Parc National de Mohéli : Micmac autour de la désignation du directeur du site…

Par Faïssoili Abdou

Maison de la Tortue à Itsamia

Le parc national de Mohéli est paralysé depuis  le 30 juin dernier, terme du mandat du Directeur intérimaire du site. En cause : la volonté du ministre de tutelle de cet établissement public à caractère administratif (le Vice-président Moustadiroine Abdou) d’imposer un ami à la tête du Parc malgré l’avis contraire du principal bailleur du site (l’AFD).

« Il n’y a pas de directeur. Toutes les activités sont bloquées. Aucun décaissement n’est possible et même les agents ne sont pas payés depuis deux mois. Tout est paralysé », confie notre interlocuteur, très inquiet de l’avenir de cette première et unique aire marine  protégée des Comores.

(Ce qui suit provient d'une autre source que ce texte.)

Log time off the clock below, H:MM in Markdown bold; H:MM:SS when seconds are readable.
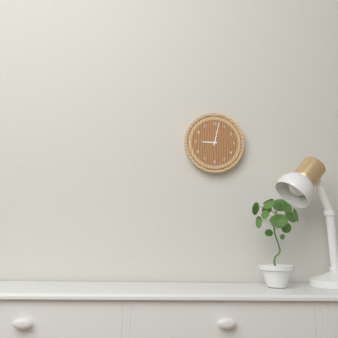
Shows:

Désigné depuis décembre 2016, le Directeur par intérim sortant devrait passer la main à un directeur de plein exercice avant la fin de son mandat, mais le processus de désignation de son successeur est bloqué depuis quatre mois déjà. La faute, visiblement, à la politique politicienne et égalmeent à cette manie de nos autorités politiques, à vouloir tout régenter. En effet, il semblerait que le Vice-président en charge de l’agriculture, de la pêche et de l’environnement veut absolument imposer un copain, un membre de la CRC (le parti au pouvoir). Ça rappelle un peu ce qui se passe dans les pays où règnent en maître, les partis Etats.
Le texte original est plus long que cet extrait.